▸ **What is expected**
Set out the text lines of the data between the line holding "SHOWROOM BRNO" and the line holding "Les lecteurs aiment…", inclusive, as a numbered list with no blank lines. Leave the pictures out.

▸ **Data supplied**
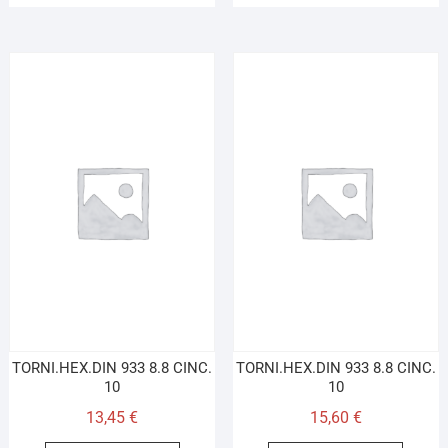
TORNI.HEX.DIN 933 8.8 CINC.
TORNI.HEX.DIN 933 8.8 CINC.
10
10
13,45
€
15,60
€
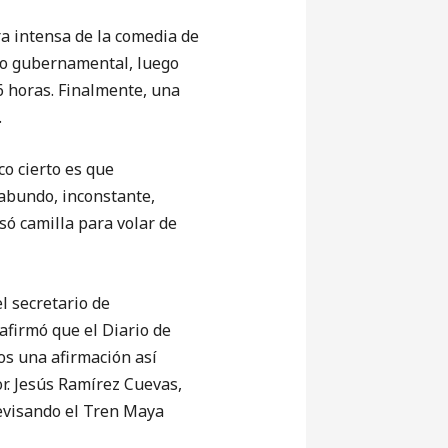
 intensa de la comedia de
ato gubernamental, luego
6 horas. Finalmente, una
.
o cierto es que
abundo, inconstante,
só camilla para volar de
 secretario de
afirmó que el Diario de
os una afirmación así
r. Jesús Ramírez Cuevas,
 revisando el Tren Maya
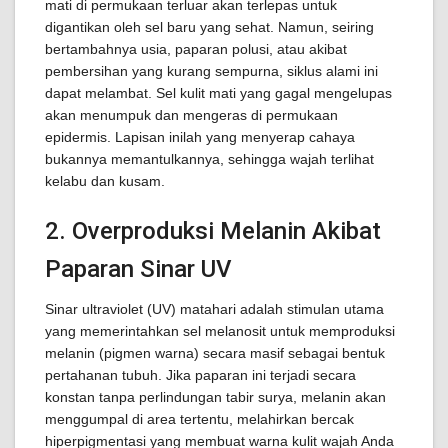
mati di permukaan terluar akan terlepas untuk
digantikan oleh sel baru yang sehat. Namun, seiring
bertambahnya usia, paparan polusi, atau akibat
pembersihan yang kurang sempurna, siklus alami ini
dapat melambat. Sel kulit mati yang gagal mengelupas
akan menumpuk dan mengeras di permukaan
epidermis. Lapisan inilah yang menyerap cahaya
bukannya memantulkannya, sehingga wajah terlihat
kelabu dan kusam.
2. Overproduksi Melanin Akibat
Paparan Sinar UV
Sinar ultraviolet (UV) matahari adalah stimulan utama
yang memerintahkan sel melanosit untuk memproduksi
melanin (pigmen warna) secara masif sebagai bentuk
pertahanan tubuh. Jika paparan ini terjadi secara
konstan tanpa perlindungan tabir surya, melanin akan
menggumpal di area tertentu, melahirkan bercak
hiperpigmentasi yang membuat warna kulit wajah Anda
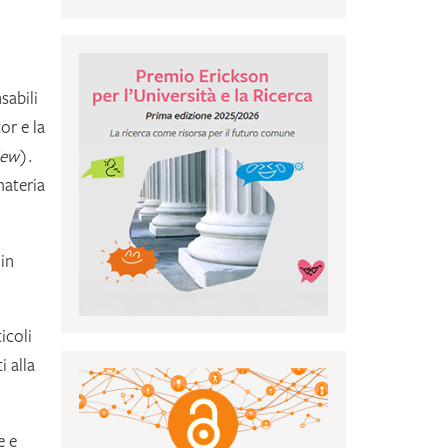
sabili
or e la
iew
).
materia
 in
icoli
i alla
e e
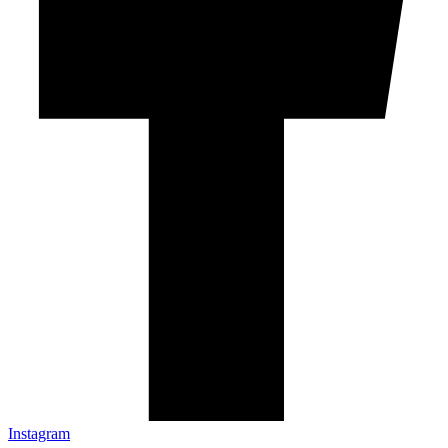
Instagram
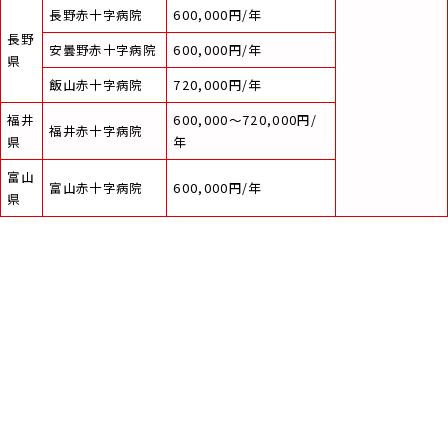
長野赤十字病院
600,000円/年
長野
安曇野赤十字病院
600,000円/年
県
飯山赤十字病院
720,000円/年
福井
600,000～720,000円/
福井赤十字病院
県
年
富山
富山赤十字病院
600,000円/年
県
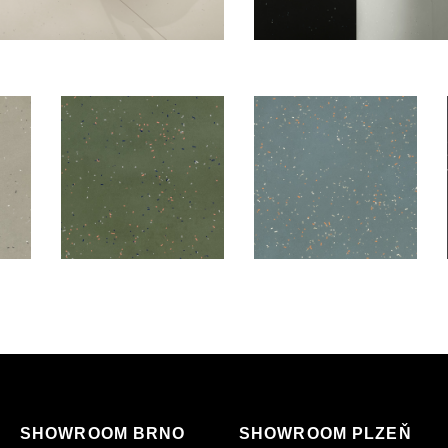
SHOWROOM BRNO
SHOWROOM PLZEŇ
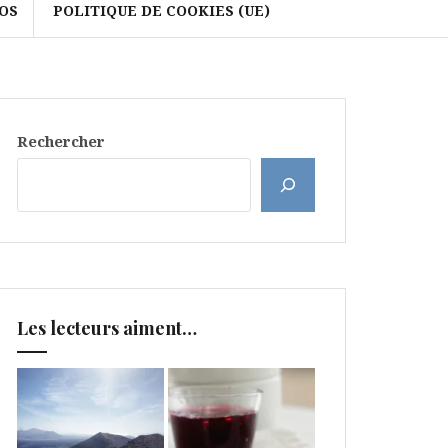
OS
POLITIQUE DE COOKIES (UE)
Rechercher
Les lecteurs aiment…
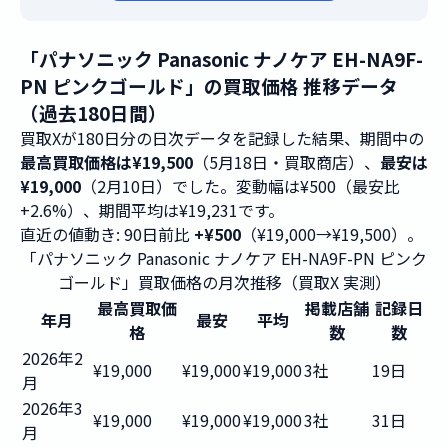
「パナソニック Panasonic ナノケア EH-NA9F-
PN ピンクゴールド」の買取価格 推移データ
（過去180日間）
買取Xが180日分の日次データを記録した結果、期間中の
最高買取価格は¥19,500
（5月18日・買取商店）、
最安は
¥19,000
（2月10日）でした。変動幅は¥500（最安比
+2.6%）、期間平均は¥19,231です。
直近の値動き: 90日前比
+¥500
（¥19,000→¥19,500）。
「パナソニック Panasonic ナノケア EH-NA9F-PN ピンク
ゴールド」買取価格の月次推移（買取X 実測）
最高買取価
掲載店舗
記録日
年月
最安
平均
格
数
数
2026年2
¥19,000
¥19,000
¥19,000
3社
19日
月
2026年3
¥19,000
¥19,000
¥19,000
3社
31日
月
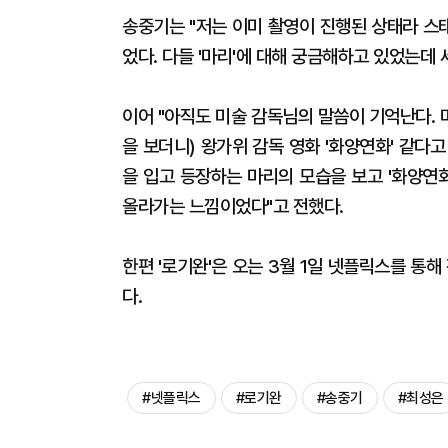
송중기는 "저는 이미 촬영이 진행된 상태라 스
었다. 다들 '마리'에 대해 궁금해하고 있었는데 
이어 "아직도 미술 감독님의 말씀이 기억난다.
을 보더니) 왕가위 감독 영화 '화양연화' 같다고
을 입고 등장하는 마리의 모습을 보고 '화양연
올라가는 느낌이었다"고 전했다.
한편 '로기완'은 오는 3월 1일 넷플릭스를 통해
다.
#넷플릭스
#로기완
#송중기
#최성은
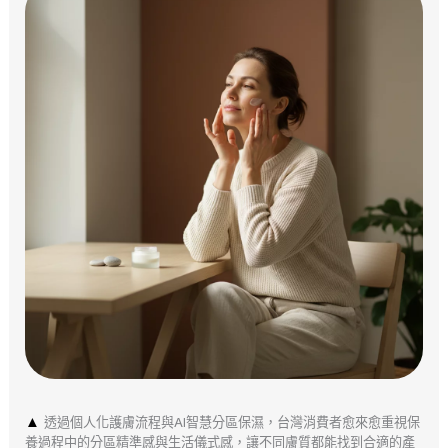
▲
透過個人化護膚流程與AI智慧分區保濕，台灣消費者愈來愈重視保
養過程中的分區精準感與生活儀式感，讓不同膚質都能找到合適的產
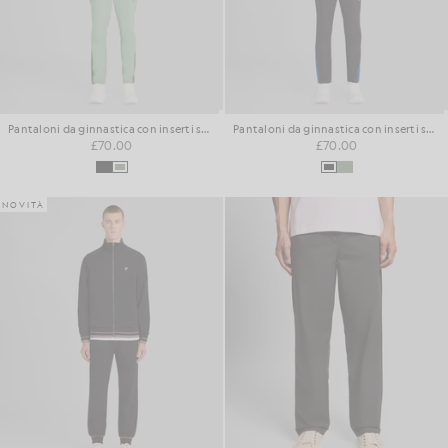
Pantaloni da ginnastica con inserti sportivi
Pantaloni da ginnastica con inserti sportivi
£70.00
£70.00
NOVITÀ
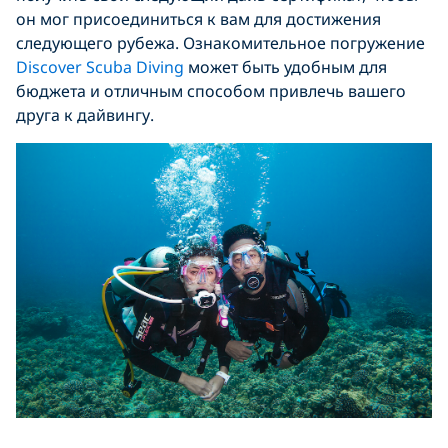
он мог присоединиться к вам для достижения
следующего рубежа. Ознакомительное погружение
Discover Scuba Diving
может быть удобным для
бюджета и отличным способом привлечь вашего
друга к дайвингу.
Вступите на дорогу к следующему сертификат
y
.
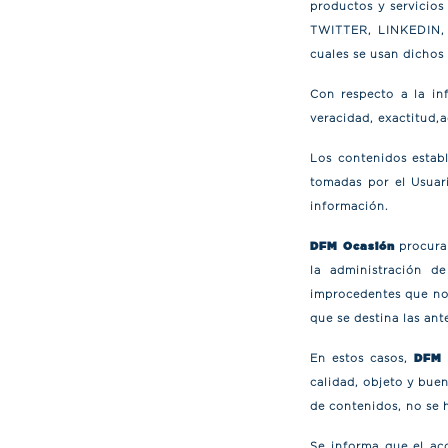
productos y servicio
TWITTER, LINKEDIN, Y
cuales se usan dichos
Con respecto a la in
veracidad, exactitud,a
Los contenidos establ
tomadas por el Usuari
información.
DFM Ocasión
procurar
la administración de
improcedentes que no 
que se destina las an
En estos casos,
DFM 
calidad, objeto y buen
de contenidos, no se h
Se informa que el acc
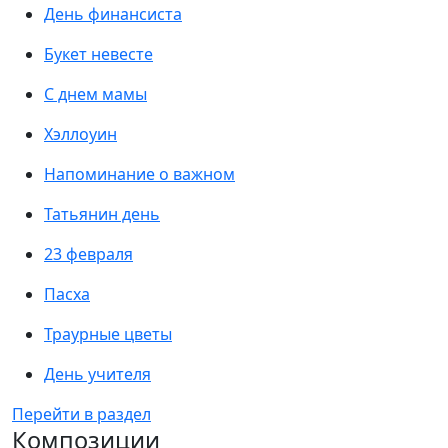
День финансиста
Букет невесте
С днем мамы
Хэллоуин
Напоминание о важном
Татьянин день
23 февраля
Пасха
Траурные цветы
День учителя
Перейти в раздел
Композиции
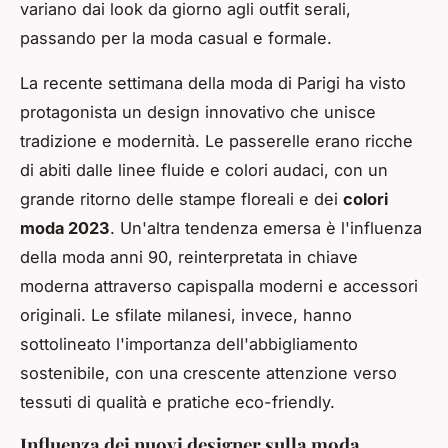
variano dai look da giorno agli outfit serali,
passando per la moda casual e formale.
La recente settimana della moda di Parigi ha visto
protagonista un design innovativo che unisce
tradizione e modernità. Le passerelle erano ricche
di abiti dalle linee fluide e colori audaci, con un
grande ritorno delle stampe floreali e dei
colori
moda 2023
. Un'altra tendenza emersa è l'influenza
della moda anni 90, reinterpretata in chiave
moderna attraverso capispalla moderni e accessori
originali. Le sfilate milanesi, invece, hanno
sottolineato l'importanza dell'abbigliamento
sostenibile, con una crescente attenzione verso
tessuti di qualità e pratiche eco-friendly.
Influenza dei nuovi designer sulla moda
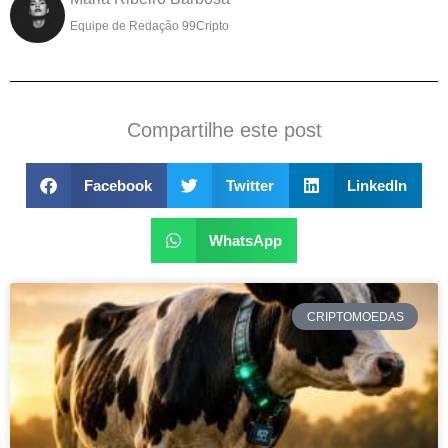
Equipe de Redação 99Cripto
Compartilhe este post
Facebook
Twitter
LinkedIn
WhatsApp
CRIPTOMOEDAS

▸ **Reply to the task**
1. SHOWROOM BRNO
2. SHOWROOM PLZEŇ
3. OS
4. POLITIQUE DE COOKIES (UE)
5. Rechercher
6. Les lecteurs aiment…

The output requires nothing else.